■ Provided data
*** Block opens ***
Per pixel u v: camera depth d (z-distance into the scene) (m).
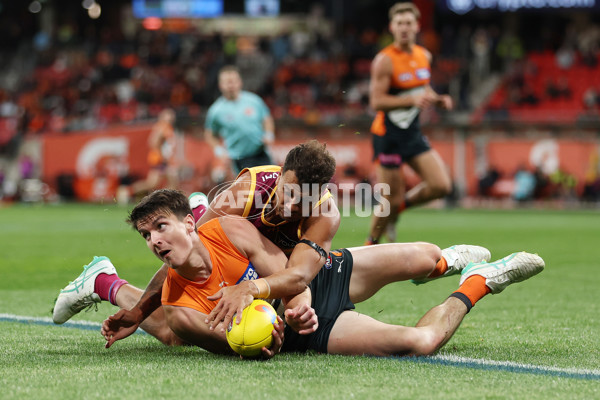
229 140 37.91
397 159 29.47
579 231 49.88
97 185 83.69
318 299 13.27
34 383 10.70
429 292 23.22
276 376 11.12
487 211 76.94
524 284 24.98
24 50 115.12
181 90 100.75
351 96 99.12
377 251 14.30
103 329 13.34
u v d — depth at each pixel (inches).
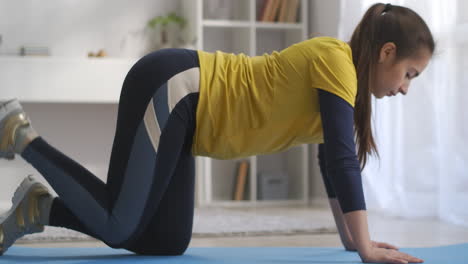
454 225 126.6
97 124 188.4
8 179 183.6
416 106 139.5
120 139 68.3
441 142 132.2
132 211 67.6
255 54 201.0
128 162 67.3
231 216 146.4
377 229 121.0
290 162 201.9
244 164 191.5
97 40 189.2
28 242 99.5
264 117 68.8
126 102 68.6
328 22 187.6
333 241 103.7
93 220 68.6
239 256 75.8
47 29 185.6
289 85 68.1
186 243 75.5
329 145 64.2
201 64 69.4
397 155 144.6
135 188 67.1
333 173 63.9
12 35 183.2
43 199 72.3
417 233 114.3
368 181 153.3
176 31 193.2
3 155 69.3
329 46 67.4
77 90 167.5
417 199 139.1
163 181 68.4
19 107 69.2
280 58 69.9
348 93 65.3
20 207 72.4
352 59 69.2
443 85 132.0
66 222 71.8
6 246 73.8
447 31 130.6
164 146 67.4
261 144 71.4
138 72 68.7
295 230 116.3
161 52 69.9
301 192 193.9
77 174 67.9
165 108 67.1
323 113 65.0
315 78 66.1
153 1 193.5
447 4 130.6
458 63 129.0
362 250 63.4
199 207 176.7
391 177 145.7
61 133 186.2
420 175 138.9
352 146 64.5
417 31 68.3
*** Block closes ***
■ Brief
The line holding "u v d — depth at each pixel (inches)." starts the copy and the line holding "458 63 129.0" ends it. Repeat those two lines above and all between them exactly, leaving out pictures.

■ Response to this task
u v d — depth at each pixel (inches).
454 225 126.6
97 124 188.4
8 179 183.6
416 106 139.5
120 139 68.3
441 142 132.2
132 211 67.6
255 54 201.0
128 162 67.3
231 216 146.4
377 229 121.0
290 162 201.9
244 164 191.5
97 40 189.2
28 242 99.5
264 117 68.8
126 102 68.6
328 22 187.6
333 241 103.7
93 220 68.6
239 256 75.8
47 29 185.6
289 85 68.1
186 243 75.5
329 145 64.2
201 64 69.4
397 155 144.6
135 188 67.1
333 173 63.9
12 35 183.2
43 199 72.3
417 233 114.3
368 181 153.3
176 31 193.2
3 155 69.3
329 46 67.4
77 90 167.5
417 199 139.1
163 181 68.4
19 107 69.2
280 58 69.9
348 93 65.3
20 207 72.4
352 59 69.2
443 85 132.0
66 222 71.8
6 246 73.8
447 31 130.6
164 146 67.4
261 144 71.4
138 72 68.7
295 230 116.3
161 52 69.9
301 192 193.9
77 174 67.9
165 108 67.1
323 113 65.0
315 78 66.1
153 1 193.5
447 4 130.6
458 63 129.0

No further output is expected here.